Им бы такое и в голову не пришло, невзирая на их принадлежность к роду мужскому. А она вот смогла – не понять, а почти воочию прозреть то, что затем, после ее подсказки, открылось им с очевидностью неотвратимого: по сути, метя в пса, чужак стрелял в себя, убив единственное верное ему существо, более преданное, чем даже собственная тень его, готовое денно и нощно служить его одиночеству, которое убить он права не имел. Должно быть, это было предписано ему его отчаянием и упрямством. Похоже, они были в нем неразлучны еще за много смертей до того, как он явился сюда. Будь наоборот – и пес бы не пострадал. Возможно, пес уцелел бы, будь там одно лишь отчаяние. Упрямство – вот что его погубило. Стреляя в пса, он возвращал себе безмерность одиночества. «Вот оно, – подумал Хамыц. – Она почувствовала это, как запах. Запах воска». Стреляя в пса, он избавлялся не от собаки, а от привязанности ее и покорности, день за днем без всяких слов растравлявших ему душу теплом и беспокоивших давнишнюю унылость сердца, постепенно делая его, чужака, уязвимее и слабее (да, так и есть: уязвимее и слабее, потому что в миг первой встречи у них не хватило духу даже на то, чтобы опознать в нем хотя бы гостя, а уже нынче они ему смогли дерзить, словно он незадачливый сосед, над которым незазорно и подтрунить), ибо в нем подспудно просыпалась предательская надежда. Да еще то, что, словно ложь или запретный плод, никак не удержалось бы надолго на его бескровных губах – вкус к жизни. К обычной человеческой жизни – с громом в сердце, слезами в душе и с мыслью о завтра.
– Самодовольный глупец, – сказал Тотраз. – Что он там о себе возомнил?! Словно на него управы нету…
Он произнес это чересчур убежденно, чтобы они поверили в искренность этих слов. От голода и нетерпения у Хамыца засосало под ложечкой. Жестом предложив другу сесть, он потянулся к еде. Женщина скрылась за пологом, и Хамыц почему-то решил, что сейчас она будет плакать.
Тотраз едва притронулся к пище. Лицо его разрумянилось и чуть лоснилось от пота. Сидеть и молчать ему было невмоготу, и это было заметно. Если бы не полная абсурдность этой мысли, Хамыцу могло показаться, что друг его завидует чужаку.
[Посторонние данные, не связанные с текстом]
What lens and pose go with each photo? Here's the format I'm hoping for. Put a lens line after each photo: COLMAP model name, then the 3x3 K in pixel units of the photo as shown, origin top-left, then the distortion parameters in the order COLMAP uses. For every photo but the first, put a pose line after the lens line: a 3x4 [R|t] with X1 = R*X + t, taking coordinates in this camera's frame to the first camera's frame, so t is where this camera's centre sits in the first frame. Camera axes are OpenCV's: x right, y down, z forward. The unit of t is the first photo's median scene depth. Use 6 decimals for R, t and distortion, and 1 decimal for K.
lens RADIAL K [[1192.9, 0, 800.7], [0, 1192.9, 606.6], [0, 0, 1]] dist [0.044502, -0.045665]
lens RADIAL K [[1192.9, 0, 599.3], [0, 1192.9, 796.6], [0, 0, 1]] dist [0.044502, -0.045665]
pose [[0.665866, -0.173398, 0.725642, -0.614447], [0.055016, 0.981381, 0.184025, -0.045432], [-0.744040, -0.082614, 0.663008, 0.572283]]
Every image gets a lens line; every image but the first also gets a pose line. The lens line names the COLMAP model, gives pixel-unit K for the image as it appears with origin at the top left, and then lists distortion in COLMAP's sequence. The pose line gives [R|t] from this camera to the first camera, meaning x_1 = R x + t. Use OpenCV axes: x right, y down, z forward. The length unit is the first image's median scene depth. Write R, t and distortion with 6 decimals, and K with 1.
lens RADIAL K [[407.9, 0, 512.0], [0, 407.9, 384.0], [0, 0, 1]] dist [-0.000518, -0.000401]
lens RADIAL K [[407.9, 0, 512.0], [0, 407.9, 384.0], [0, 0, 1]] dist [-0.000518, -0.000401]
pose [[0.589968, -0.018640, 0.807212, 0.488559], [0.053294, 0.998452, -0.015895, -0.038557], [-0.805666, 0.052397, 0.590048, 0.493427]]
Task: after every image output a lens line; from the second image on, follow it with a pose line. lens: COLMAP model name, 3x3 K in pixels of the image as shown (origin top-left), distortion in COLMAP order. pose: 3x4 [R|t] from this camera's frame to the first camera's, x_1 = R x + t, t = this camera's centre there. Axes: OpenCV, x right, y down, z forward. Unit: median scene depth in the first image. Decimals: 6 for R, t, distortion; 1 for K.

– На хрена он мне сдался, – сказал Тотраз, – его жеребенок…
Чтобы не встречаться с ним взглядом, Хамыц оглядел потолок, повел лопатками, а потом уставился на его трехпалую кисть – большое, беспокойное существо без глаз.
– Я откажусь, – сказал Тотраз. – Я пошлю его к… Пусть палит потом еще и в треклятого сосунка.
«Пожалуй, пса ему жалко больше, чем мне», – подумал Хамыц.
– Не вынуждай его делать и это, – сказал он вслух. – Мы перегнули палку… Пожалей жеребенка. Он-то здесь при чем?
Зная, что не дождется ответа, он легонько коснулся другова плеча, поднялся на затекшие ноги и ступил за полог из шкур вслед за женщиной.
Она стояла на коленях спиной к нему, сложив перед грудью руки, и о чем-то молилась. Когда она обернулась, глаза ее были сухи и как-то слишком серьезны, словно она только что услыхала пророчество и подготовилась сделаться старше на целое горе.
– Как ты думаешь, – спросила она его, – они здесь и вправду жили? Тоже дом, тоже погреб?
– Нет, – ответил он. – Ты же слышала, что говорил чужак… Река сюда и близко не подступала. Призраки нам не страшны.
Хамыц сказал и подумал: я не имею права не верить в это. Я должен верить в это сам. Только так я заставлю поверить их всех.
Ветер за стеной разгулялся не на шутку, но все щели были тщательно замазаны и законопачены на совесть, так что метель проникала сюда лишь отголосками крепчавшего гула. Их дом стоял достаточно прочно на этой странной земле, которая только что в довершение всех испытаний обагрилась и первой кровью – безвинного черного пса, с которым Хамыц не так давно делил умное спелое утро. Тогда они ведать не ведали, что будет столько снега и что где-то под ним, как серый залог беды, будет прятаться огромная соляная голова.